This Motley Fool series examines things that just aren't right in the world of finance and investing. Here's what's got us riled this week. If something's bugging you, too -- and we suspect it is -- go ahead and unload in the comments section below.

Today's subject: Last month, the humor site Cracked.com posted a semiserious article listing five reasons to be scared of Apple (Nasdaq: AAPL). The top reason, entertainingly referred to as "The Masterplan," refers to an Oct. 22, 2009, patent in which Apple describes a method for forcing users to pay attention to ads.

You read that right; this is no joke. U.S. Patent Office application 20090265214, co-authored by Apple CEO Steve Jobs, refers to "an operating system [that] presents one or more advertisements to a user and disables one or more functions while the advertisement is being presented."

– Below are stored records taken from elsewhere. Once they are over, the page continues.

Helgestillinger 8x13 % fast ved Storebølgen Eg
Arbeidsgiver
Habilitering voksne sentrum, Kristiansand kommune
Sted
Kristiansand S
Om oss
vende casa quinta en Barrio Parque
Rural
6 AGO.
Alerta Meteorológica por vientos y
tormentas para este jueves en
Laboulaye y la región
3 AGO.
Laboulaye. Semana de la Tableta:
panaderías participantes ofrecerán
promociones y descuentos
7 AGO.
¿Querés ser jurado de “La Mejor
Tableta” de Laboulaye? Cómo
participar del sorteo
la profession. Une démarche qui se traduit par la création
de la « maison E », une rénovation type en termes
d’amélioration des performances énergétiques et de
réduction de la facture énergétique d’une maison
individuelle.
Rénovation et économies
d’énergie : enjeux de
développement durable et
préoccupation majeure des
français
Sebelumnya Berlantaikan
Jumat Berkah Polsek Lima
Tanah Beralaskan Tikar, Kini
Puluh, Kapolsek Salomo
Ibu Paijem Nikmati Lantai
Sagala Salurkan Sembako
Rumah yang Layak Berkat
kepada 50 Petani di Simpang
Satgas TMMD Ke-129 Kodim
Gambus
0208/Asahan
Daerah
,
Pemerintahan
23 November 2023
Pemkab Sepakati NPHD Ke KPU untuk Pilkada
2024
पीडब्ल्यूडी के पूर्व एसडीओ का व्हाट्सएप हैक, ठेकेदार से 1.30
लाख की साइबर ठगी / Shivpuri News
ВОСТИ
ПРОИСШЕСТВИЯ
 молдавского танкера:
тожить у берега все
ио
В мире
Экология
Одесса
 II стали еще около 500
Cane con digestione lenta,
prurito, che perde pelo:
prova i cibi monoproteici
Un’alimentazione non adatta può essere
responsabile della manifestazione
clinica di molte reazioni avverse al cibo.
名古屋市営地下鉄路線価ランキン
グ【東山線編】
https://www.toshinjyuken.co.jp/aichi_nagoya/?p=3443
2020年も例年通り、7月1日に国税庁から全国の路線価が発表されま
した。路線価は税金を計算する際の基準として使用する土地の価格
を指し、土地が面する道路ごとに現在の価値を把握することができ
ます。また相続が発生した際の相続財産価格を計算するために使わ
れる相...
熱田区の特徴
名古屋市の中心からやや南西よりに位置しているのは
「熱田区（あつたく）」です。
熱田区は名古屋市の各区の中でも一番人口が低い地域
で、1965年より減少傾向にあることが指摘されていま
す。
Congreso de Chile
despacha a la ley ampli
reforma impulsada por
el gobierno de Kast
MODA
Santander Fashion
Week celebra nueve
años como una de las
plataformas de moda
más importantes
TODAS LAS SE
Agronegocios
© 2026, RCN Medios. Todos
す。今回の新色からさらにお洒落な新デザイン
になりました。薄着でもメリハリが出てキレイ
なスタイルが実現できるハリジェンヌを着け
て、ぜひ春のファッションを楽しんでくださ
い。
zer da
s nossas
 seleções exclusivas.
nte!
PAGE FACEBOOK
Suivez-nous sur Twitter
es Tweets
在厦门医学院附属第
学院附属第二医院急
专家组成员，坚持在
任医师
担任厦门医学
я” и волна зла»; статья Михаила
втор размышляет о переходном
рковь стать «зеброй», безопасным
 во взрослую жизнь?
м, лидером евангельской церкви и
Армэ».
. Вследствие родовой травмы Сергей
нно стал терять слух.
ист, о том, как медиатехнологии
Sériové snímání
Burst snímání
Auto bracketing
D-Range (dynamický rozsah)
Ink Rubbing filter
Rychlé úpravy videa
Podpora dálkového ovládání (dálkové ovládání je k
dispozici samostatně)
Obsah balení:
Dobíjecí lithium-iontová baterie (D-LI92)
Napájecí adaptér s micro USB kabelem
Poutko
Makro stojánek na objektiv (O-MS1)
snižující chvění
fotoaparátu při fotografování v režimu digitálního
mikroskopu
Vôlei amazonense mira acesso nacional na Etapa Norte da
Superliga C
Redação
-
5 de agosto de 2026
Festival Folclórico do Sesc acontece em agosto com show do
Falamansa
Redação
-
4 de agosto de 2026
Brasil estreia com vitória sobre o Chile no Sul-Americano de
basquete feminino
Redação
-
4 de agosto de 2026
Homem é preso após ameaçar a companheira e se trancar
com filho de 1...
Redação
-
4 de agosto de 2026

Sound bad? It gets worse when you dig into the details:

As another example, the system can provide constant or repeated monitoring of whether the system presents the advertisement(s) as scheduled. If non-presentation is detected, the system can invoke one or more enforcement routines to seek compliance with the advertisement presentation schedule. Such enforcement routines can include, but are not limited to, disabling the system in whole or in part, reporting the issue to a responsible party, invoking an alternative way of presenting the advertisement (such as by audio when visual presentation is impeded), or by registering the non-compliance in a log that can later be used in a follow-up process.

Anyone else reading that wonder if Apple TV is about to graduate from homey living room companion to 1950's "and now a word from our sponsor" pitchman? Perhaps we're witnessing the end of Apple TV as hobby and the beginning of the device as a serious, if creepy, rival to TiVo (Nasdaq: TIVO) and Cisco (Nasdaq: CSCO) and its set-top boxes.

The iPhone could also be a target for this technology, an enhancement designed to entice big-budget advertisers to its recently acquired Quattro Wireless ad network.

Why you should be indignant: When's the last time we saw Apple talking like this? Technology-induced mind control? It'd be like a really good Hulu ad if this weren't a serious patent filing. Alec Baldwin could reprise his role.

But of course we've never seen Apple act this Orwellian. That's why some Fools don't believe it's real.

"I think this is all a red herring, because we live in an interactive, socially networked world. Apple knows this," wrote our own David Gardner in response to the news. David has twice named Apple to his side of the Motley Fool Stock Advisor scorecard.

I'd love to be as optimistic as David, but recent history shows how seriously Apple takes its patent portfolio. I have a hard time believing Jobs would lend his name to a filing for a technology that he had no intention of developing.

And that has consequences. Already famous for imposing its will on the music industry and software developers, what happens when the company imposes its will on users? When do we reach the line in the sand, the one that consumers won't cross, the one that signals the end to this remarkable growth story?

Perhaps I'm overstating the problem. One of my favorite Fools, T. Allan Regas, known here as TMFBreakerTAllan, wrote this in response to the patent news:

I wouldn't be "scared." I think that the broadcast media model has worked very well for both content producers and consumers for the past 90 years, first with radio and then TV where consumers trade free content for time with ads. I know that because of that model, my choices in available media and content are exponentially increased where the costs are shifted to advertisers and not borne by consumers. 

He has a point. The difference is that Apple plans to compel behavior, and consumers rarely take kindly to being compelled to do anything. More often, they revolt. Ask eBay (Nasdaq: EBAY) about its experience with raising prices sometime.

What now?
If I'm being tough on Apple, it's because I love the company. I grew up with Apple. I wrote geeky little programs on an Apple IIe. I resisted pressure to "become a PC" at work in the early '90s, choosing instead to spend as much as was necessary to configure my PowerMac for remote access to my company's Windows network. I was a turtleneck-wearing member of the Cult of Mac, because that Apple was a lovable loser that loved its small band of loyal users in return.

This patent, this company, isn't the Apple I know. And that's good in one sense. Lovable losers are for baseball, not business. Apple should play to beat Microsoft (Nasdaq: MSFT), Google (Nasdaq: GOOG), and Dell (Nasdaq: DELL). But I wonder if, in chasing victory, the Mac maker has lost its soul. This soul, in particular:

You know, we don't grow most of the food we eat. We wear clothes other people make. We speak a language that other people developed. We use a mathematics that other people evolved ... I mean, we're constantly taking things. It's a wonderful, ecstatic feeling to create something that puts it back in the pool of human experience and knowledge.

That's Jobs, quoted by writer Steven Levy in the book Insanely Great, a narrative recap of how the Mac came to be, and why Jobs and his team worked so hard to make it: to add to the human experience.

Bludgeoning advertising technology doesn't meet that standard.